Young Jin CHOI, chef de l’Opération des Nations Unies en Côte d’Ivoire - Onuci (D.R.)
(AfriSCOOP Abidjan) — L’Ambassadeur de Côte d’Ivoire à l’ONU, Alcide Djédjé, montant au créneau dans la nuit de vendredi à samedi a dénoncé "les dérives" du Représentant spécial du Secrétaire général de l’ONU et indiqué que la Côte d’Ivoire pouvait "demander son départ".

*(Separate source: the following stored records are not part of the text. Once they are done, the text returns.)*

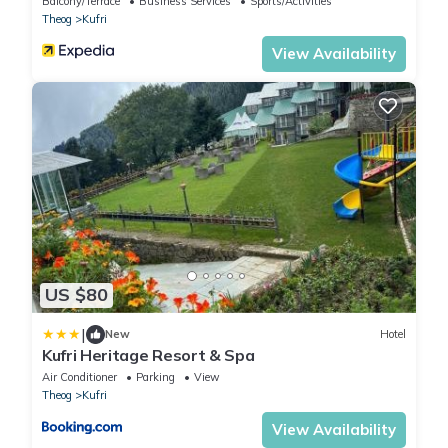
Balcony/Terrace
Business Services
Sports/Activities
Theog
Kufri
View Availability
US $80
|
New
Hotel
Kufri Heritage Resort & Spa
Air Conditioner
Parking
View
Theog
Kufri
View Availability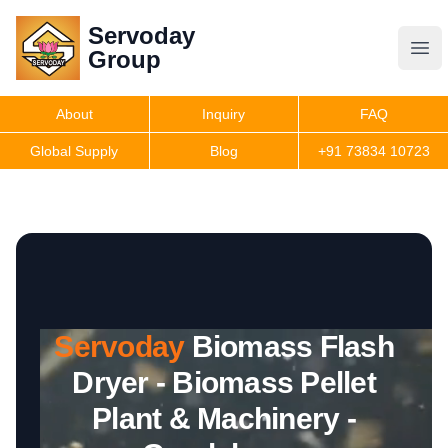
Servoday
Servoday
Group
Group
About
Inquiry
FAQ
Products
Global Supply
Blog
+91 73834 10723
Features
Useful Information
Servoday
Biomass Flash
Get Quote
Dryer - Biomass Pellet
Plant & Machinery -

Le péché de Monsieur Young Jin CHOI, chef de l’Opération des Nations Unies en Côte d’Ivoire (ONUCI) est qu’il a déclaré sur les antennes de la radio ONUCI-FM qu’il "ne certifiera pas" les résultats définitifs annoncés vendredi par le conseil Constitutionnel et faisant du président sortant Laurent Gbagbo vainqueur du second tour du scrutin présidentiel du 28 novembre 2010.
"S’il continue dans les propos de ce genre nous allons demander officiellement son départ de la Côte d’Ivoire. Finalement il devient un agent de déstabilisation qu’un agent de paix comme le recommande son mandat. Nous sommes dans une République souveraine, membre des Nations Unies et toutes les résolutions qui sont prises sur la Côte d’Ivoire déclarent en préambule que la Côte d’Ivoire est souveraine. Il faut qu’il se ressaisisse parce que nous n’allons jamais accepter qu’un fonctionnaire des Nations Unies se comporte de la sorte dans un pays souverain", a déclaré l’Ambassadeur très remonté.
Il prévient que nul par dans le monde un fonctionnaire de l’ONU ne désigne le président d’un pays et ce n’est pas en Côte d’Ivoire que l’exception va commencer.
SEM Alcide Djédjé explique que "certes la Côte d’Ivoire n’est pas un pays puissant mais qu’elle est membre à part entière des Nations Unies. Le Conseil Constitutionnel est juge de plein contentieux ; il n’y a que le Conseil Constitutionnel qui peut déclarer un candidat. Et donc, les propos de M. CHOI n’engage que lui. Et s’il continue de cette façon, nous allons demander son départ de Côte d’Ivoire"
Selon le Représentant ivoirien à l’ONU, le chef de l’ONUCI fait des "discriminations" entre les observateurs électoraux qu’il a jugé "crédibles" quand sont occidentaux et "pas crédibles" quand ils sont Africains.
Il est bon de rappeler que depuis le déclenchement de la crise ivoirienne en septembre 2002 l’État ivoirien a demandé et obtenu le retrait de plusieurs hauts fonctionnaires onusiens à commencer par le Béninois Albert Tévoédjré, premier chef de la mission de l’ONUCI ensuite son successeur Pierre Schori, puis l’ex-Haut Représentant pour les Élections Gerard Stoudman.